Signe du succès national du mouvement félibréen, il y eut dès 1878 un Félibrige de Paris. Il institue une fête annuelle, dans le parc de Sceaux, dernière demeure du fabuliste languedocien Florian (1755-1794).

 

 Dans l’esprit d’une réinstauration des Jeux floraux, sur l’exemple barcelonais, le Félibrige parisien se constitue autour du rite des fêtes annuelle de Sceaux, dans ce qui est aujourd’hui le “Jardin des Félibres”. Chantres du génie d’oc qui puisent tant dans l’identité populaire que dans ses racines historiques - de la romanité aux “Albigeois” en passant par les cours d’amour du temps des troubadours - les poètes du Félibrige entretiennent une relation ambivalente avec Paris et la centralisation française triomphante de la fin du XIXe siècle. Sur le plan littéraire, comme jadis Jasmin, le poète-perruquier d’Agen, premier grand écrivain d’expression occitane à avoir connu un succès national, c’est vers Paris que le jeune Mistral se tourne au moment de faire connaître son premier chef-d’œuvre. Une littérature d’expression occitane ne peut finalement se construire sans la validation critique parisienne.

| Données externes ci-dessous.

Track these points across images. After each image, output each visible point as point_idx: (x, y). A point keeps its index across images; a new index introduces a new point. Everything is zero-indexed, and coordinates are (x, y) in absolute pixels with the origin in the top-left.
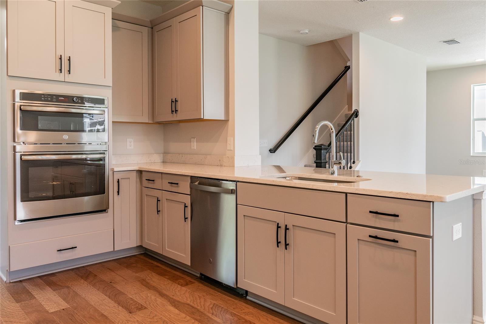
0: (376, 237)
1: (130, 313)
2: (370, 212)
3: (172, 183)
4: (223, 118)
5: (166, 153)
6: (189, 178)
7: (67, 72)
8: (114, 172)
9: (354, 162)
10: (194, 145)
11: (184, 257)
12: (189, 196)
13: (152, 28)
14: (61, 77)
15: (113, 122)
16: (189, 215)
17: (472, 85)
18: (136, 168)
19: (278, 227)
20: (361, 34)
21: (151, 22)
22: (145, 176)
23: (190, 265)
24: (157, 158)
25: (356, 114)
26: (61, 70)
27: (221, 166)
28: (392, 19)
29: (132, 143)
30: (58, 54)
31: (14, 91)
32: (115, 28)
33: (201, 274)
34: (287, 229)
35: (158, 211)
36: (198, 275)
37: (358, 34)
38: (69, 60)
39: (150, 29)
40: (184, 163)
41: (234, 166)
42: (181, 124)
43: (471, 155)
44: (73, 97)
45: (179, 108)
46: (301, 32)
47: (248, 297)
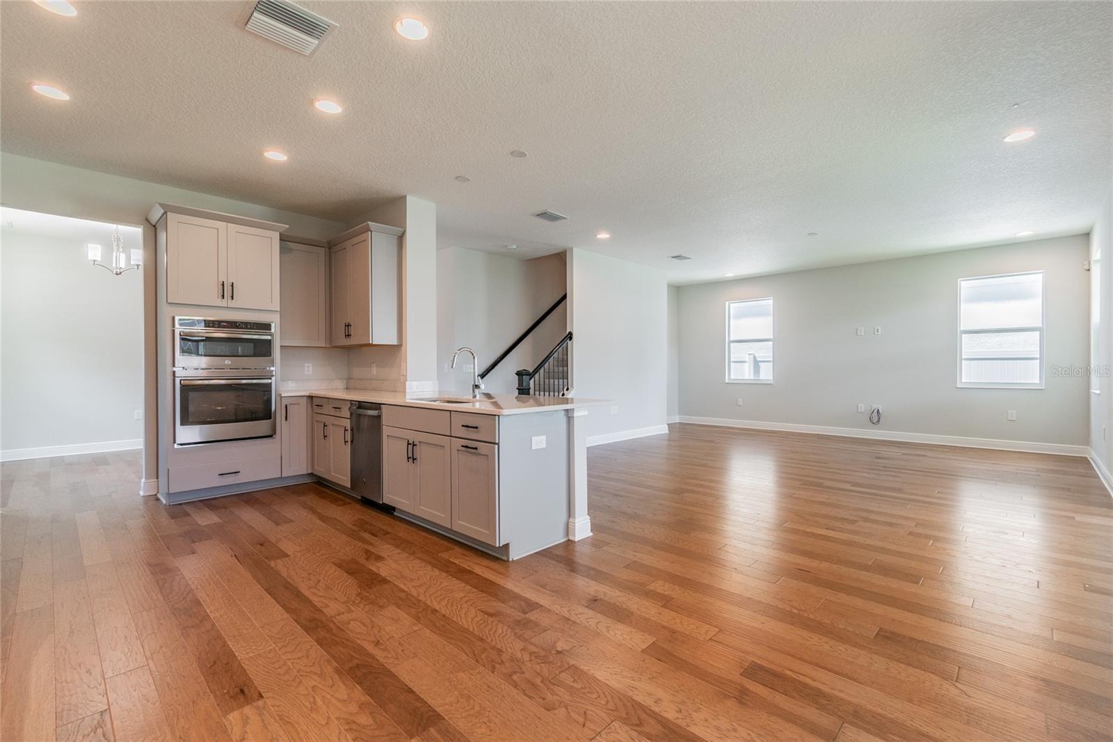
0: (466, 447)
1: (277, 525)
2: (463, 426)
3: (336, 408)
4: (395, 343)
5: (349, 379)
6: (349, 403)
7: (230, 298)
8: (281, 397)
9: (567, 389)
10: (374, 370)
11: (345, 480)
12: (349, 420)
13: (330, 248)
14: (224, 303)
15: (281, 346)
16: (349, 439)
17: (727, 303)
18: (307, 394)
19: (408, 444)
20: (575, 250)
21: (329, 243)
22: (316, 401)
23: (349, 486)
24: (340, 384)
25: (570, 336)
26: (223, 296)
27: (395, 391)
28: (598, 236)
29: (311, 368)
30: (221, 280)
31: (174, 318)
32: (283, 250)
33: (362, 497)
34: (414, 445)
35: (325, 437)
36: (360, 498)
37: (572, 249)
38: (232, 286)
39: (327, 249)
40: (365, 389)
41: (405, 392)
42: (363, 348)
43: (727, 381)
44: (236, 323)
45: (352, 332)
46: (509, 247)
47: (395, 513)
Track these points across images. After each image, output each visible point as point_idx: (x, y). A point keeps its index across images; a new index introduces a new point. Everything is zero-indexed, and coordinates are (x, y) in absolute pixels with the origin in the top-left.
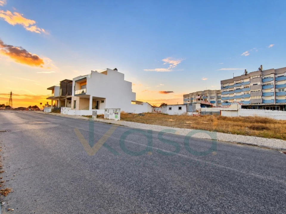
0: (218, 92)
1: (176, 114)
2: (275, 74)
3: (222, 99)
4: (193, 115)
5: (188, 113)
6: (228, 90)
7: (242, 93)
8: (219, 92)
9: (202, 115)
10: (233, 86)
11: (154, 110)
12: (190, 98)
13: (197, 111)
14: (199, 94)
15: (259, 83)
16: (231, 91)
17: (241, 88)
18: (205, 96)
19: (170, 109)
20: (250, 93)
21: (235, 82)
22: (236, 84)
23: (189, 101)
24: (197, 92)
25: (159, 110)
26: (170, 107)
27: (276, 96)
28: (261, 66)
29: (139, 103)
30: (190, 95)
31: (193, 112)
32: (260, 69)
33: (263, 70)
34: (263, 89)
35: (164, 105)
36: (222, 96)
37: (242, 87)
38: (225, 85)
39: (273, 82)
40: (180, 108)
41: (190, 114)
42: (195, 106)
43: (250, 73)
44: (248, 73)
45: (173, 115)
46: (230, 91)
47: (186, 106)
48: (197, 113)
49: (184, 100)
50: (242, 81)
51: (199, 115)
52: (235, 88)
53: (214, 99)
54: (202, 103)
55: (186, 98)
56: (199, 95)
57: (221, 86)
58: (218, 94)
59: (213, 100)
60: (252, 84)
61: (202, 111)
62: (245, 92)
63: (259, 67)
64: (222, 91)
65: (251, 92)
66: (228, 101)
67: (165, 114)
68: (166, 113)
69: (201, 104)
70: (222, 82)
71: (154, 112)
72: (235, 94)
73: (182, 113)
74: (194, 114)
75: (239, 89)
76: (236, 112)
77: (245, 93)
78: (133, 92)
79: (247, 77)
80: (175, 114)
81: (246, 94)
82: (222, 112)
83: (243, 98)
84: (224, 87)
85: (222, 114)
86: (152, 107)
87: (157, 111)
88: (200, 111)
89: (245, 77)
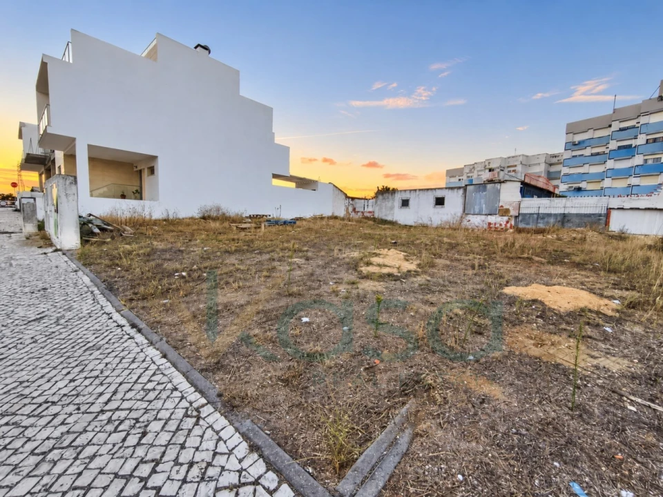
0: (552, 159)
1: (426, 221)
3: (565, 179)
4: (486, 226)
5: (470, 217)
6: (588, 152)
7: (638, 160)
8: (554, 160)
9: (521, 226)
11: (354, 209)
12: (464, 177)
13: (505, 212)
14: (492, 166)
16: (598, 154)
17: (634, 143)
18: (509, 171)
19: (405, 203)
21: (616, 126)
22: (621, 130)
25: (370, 209)
26: (405, 196)
29: (303, 183)
31: (487, 215)
35: (385, 192)
36: (565, 170)
37: (640, 141)
38: (578, 138)
40: (440, 202)
41: (476, 221)
42: (499, 191)
45: (413, 224)
46: (592, 155)
47: (461, 191)
48: (506, 218)
50: (642, 120)
51: (512, 227)
52: (613, 145)
54: (527, 181)
55: (452, 180)
56: (492, 170)
57: (567, 139)
58: (551, 165)
61: (523, 211)
62: (646, 157)
64: (568, 154)
66: (583, 185)
67: (384, 222)
68: (389, 218)
69: (523, 183)
70: (572, 129)
71: (353, 215)
72: (610, 164)
73: (445, 218)
74: (490, 224)
75: (630, 146)
77: (646, 161)
78: (276, 142)
80: (420, 222)
81: (650, 162)
82: (614, 214)
83: (637, 176)
84: (574, 144)
85: (617, 223)
86: (347, 197)
87: (362, 210)
88: (513, 213)
89: (657, 106)
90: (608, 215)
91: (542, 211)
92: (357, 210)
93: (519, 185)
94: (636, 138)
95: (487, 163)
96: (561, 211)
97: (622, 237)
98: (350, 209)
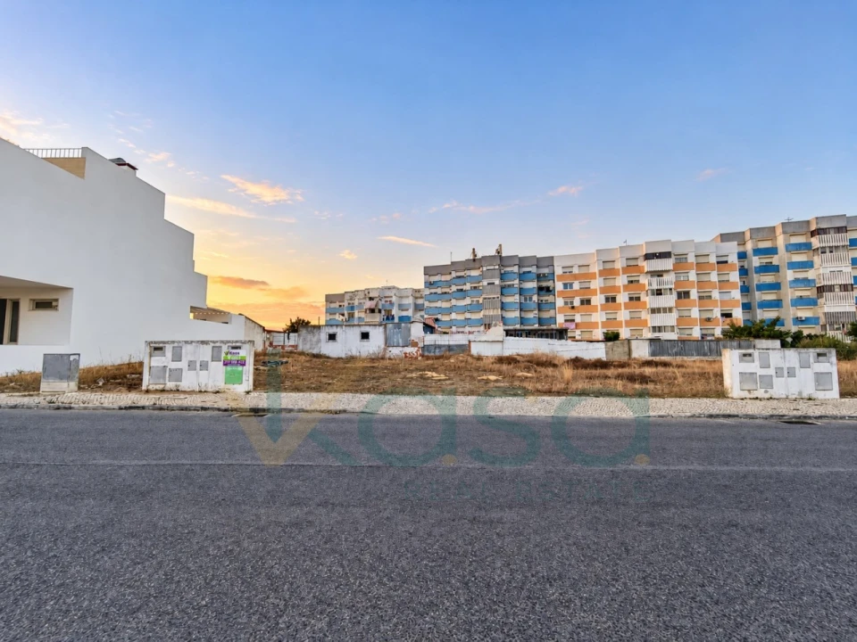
0: (416, 293)
1: (354, 353)
2: (520, 267)
3: (427, 310)
4: (403, 355)
5: (390, 349)
6: (439, 291)
7: (468, 301)
8: (418, 295)
9: (426, 354)
10: (449, 284)
11: (271, 344)
12: (346, 304)
13: (415, 344)
14: (371, 295)
15: (497, 282)
16: (445, 293)
17: (464, 288)
18: (386, 301)
20: (481, 302)
21: (454, 274)
22: (456, 277)
23: (343, 315)
24: (368, 291)
25: (291, 343)
27: (521, 310)
28: (500, 245)
30: (347, 297)
31: (403, 347)
32: (498, 253)
33: (503, 255)
34: (502, 294)
36: (426, 304)
37: (467, 287)
38: (432, 279)
39: (517, 282)
40: (365, 336)
41: (395, 352)
42: (409, 330)
43: (483, 257)
44: (478, 257)
46: (442, 293)
48: (416, 349)
49: (330, 312)
50: (468, 273)
51: (420, 355)
52: (454, 288)
53: (407, 310)
55: (333, 305)
56: (371, 299)
57: (425, 279)
58: (417, 298)
59: (404, 314)
60: (485, 283)
61: (427, 343)
62: (472, 299)
63: (497, 247)
64: (427, 292)
65: (485, 299)
66: (439, 317)
68: (316, 352)
69: (424, 324)
71: (270, 349)
72: (453, 302)
74: (406, 354)
75: (462, 290)
76: (500, 344)
77: (472, 301)
78: (196, 270)
79: (477, 265)
81: (474, 303)
82: (472, 344)
83: (470, 312)
84: (431, 284)
85: (475, 350)
86: (264, 329)
87: (282, 344)
88: (421, 345)
89: (472, 265)
90: (469, 346)
91: (437, 343)
92: (274, 344)
93: (422, 325)
94: (465, 284)
95: (366, 292)
96: (447, 343)
97: (479, 358)
98: (267, 343)
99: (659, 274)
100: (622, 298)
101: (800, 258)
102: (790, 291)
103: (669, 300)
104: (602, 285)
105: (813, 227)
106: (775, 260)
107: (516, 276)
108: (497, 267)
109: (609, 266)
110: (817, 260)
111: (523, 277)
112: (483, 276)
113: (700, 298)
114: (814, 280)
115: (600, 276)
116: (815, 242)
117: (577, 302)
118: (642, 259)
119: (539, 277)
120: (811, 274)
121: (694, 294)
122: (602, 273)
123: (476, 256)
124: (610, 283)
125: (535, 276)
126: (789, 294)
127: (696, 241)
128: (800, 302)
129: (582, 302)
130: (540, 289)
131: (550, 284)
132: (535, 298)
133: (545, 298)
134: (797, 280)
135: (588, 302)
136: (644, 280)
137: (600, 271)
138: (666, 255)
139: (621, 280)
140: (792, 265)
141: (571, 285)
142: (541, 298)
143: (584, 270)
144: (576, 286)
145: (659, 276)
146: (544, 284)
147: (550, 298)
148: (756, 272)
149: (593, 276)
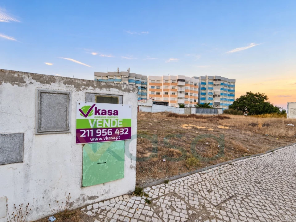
2: (136, 78)
21: (109, 77)
32: (128, 71)
33: (130, 72)
38: (98, 78)
39: (135, 83)
50: (115, 77)
76: (151, 108)
79: (119, 75)
89: (117, 75)
99: (181, 86)
100: (170, 93)
101: (210, 86)
102: (208, 95)
103: (183, 95)
104: (164, 88)
105: (214, 78)
106: (205, 86)
107: (134, 81)
108: (128, 77)
109: (167, 82)
110: (214, 87)
111: (137, 82)
112: (121, 80)
113: (190, 95)
114: (213, 93)
115: (164, 85)
116: (215, 82)
117: (155, 93)
118: (177, 81)
119: (142, 83)
120: (212, 91)
121: (189, 94)
122: (164, 84)
123: (119, 71)
124: (167, 88)
125: (140, 82)
126: (208, 96)
127: (186, 76)
128: (210, 99)
129: (157, 93)
130: (142, 87)
131: (145, 86)
132: (140, 90)
133: (143, 91)
134: (210, 93)
135: (159, 93)
136: (177, 88)
137: (164, 83)
138: (183, 80)
139: (170, 87)
140: (209, 88)
141: (154, 87)
142: (142, 91)
143: (158, 82)
144: (156, 88)
145: (180, 87)
146: (143, 86)
147: (145, 91)
148: (201, 89)
149: (161, 84)
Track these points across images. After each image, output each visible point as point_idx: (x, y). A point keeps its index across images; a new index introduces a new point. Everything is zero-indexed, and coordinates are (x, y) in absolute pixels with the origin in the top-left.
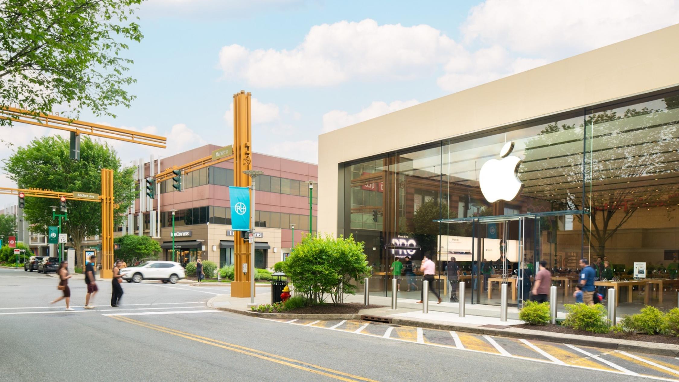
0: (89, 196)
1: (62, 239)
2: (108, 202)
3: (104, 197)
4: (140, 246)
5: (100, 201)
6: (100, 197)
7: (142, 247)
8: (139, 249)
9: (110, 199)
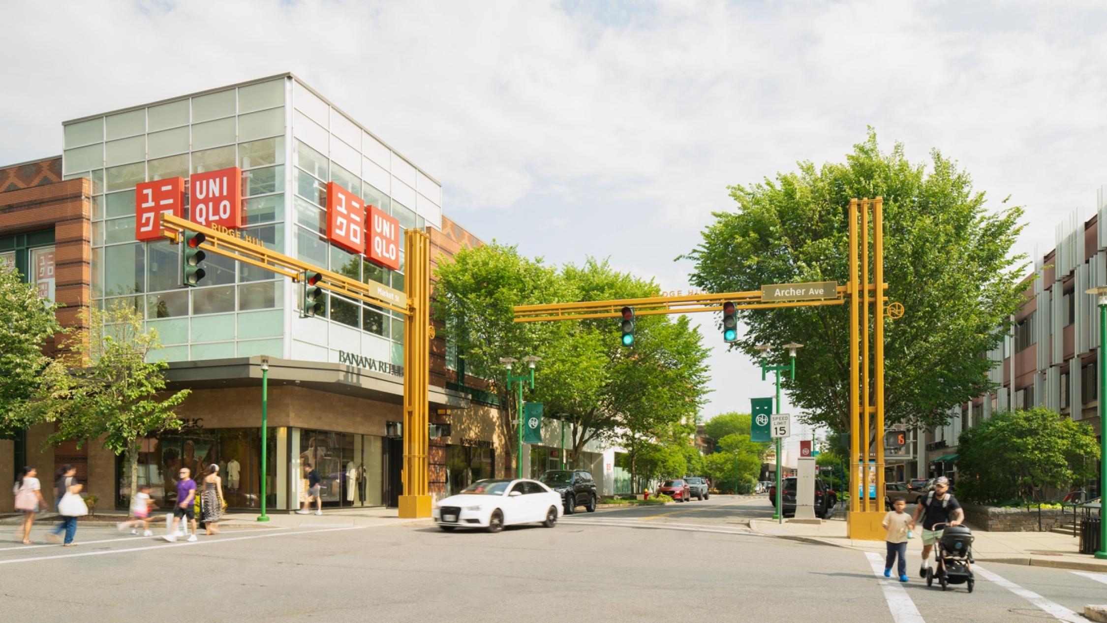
0: (807, 292)
1: (778, 427)
2: (867, 299)
3: (854, 287)
4: (1019, 441)
5: (842, 301)
6: (840, 288)
7: (1026, 444)
8: (1017, 449)
9: (873, 293)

La consécration viendra de Lamartine. Dès lors les louanges pleuvent sur la Provence mistralienne. Le poète est comparé à Homère et Virgile. Cet adoubement parisien demeure fondamental dans l’héritage félibréen. En 1901, le nouveau capoulier Pierre Dévoluy écrit :

  “...quand l’on songe que, tombée depuis cinq siècles du trône souverain où elle était maîtresse, notre langue nationale d’oc bégayait dans un long sommeil et n’avait plus de vie, au regard d’un monde oublieux, que par une littérature méprisée et patoisante, l’on se sent véritablement frôlé par l’aile d’un mystère émouvant et envoûtant, si l’on entend la voix de Lamartine criant aux quatre coins de l’univers l’Annonciation mistralienne.”

  Sur le plan politique, le Félibrige fait figure de premier mouvement régionaliste en France. Même s’il ne connut jamais une grande masse d’adhérents, il essaima dans l’ensemble de l’espace occitanophone et l’amicale littéraire de 1854 se structura avec les nouveaux statuts de 1876 en une véritable organisation territoriale, de la commune au “gouvernement” félibréen en passant par les provinces. Un tel mouvement suscita quelques inquiétudes mais au final, les félibres se mêlèrent peu de politique. Majoritairement conservateur, le mouvement représenta même pour les élites nationales un organe efficace de promotion de la “vieille France” aux valeurs éternelles.

L’activité internationale de Mistral et des félibres était tout autant compatible avec le contexte politique national, l’idée d’un rapprochement des nations “latines” représentant un contrepoids intéressant à la puissance germanique.

A gauche : Emile Zola assiste aux fêtes félibréennes de Sceaux en 1892, bien qu’il ne fût pas un défenseur de la langue d’oc.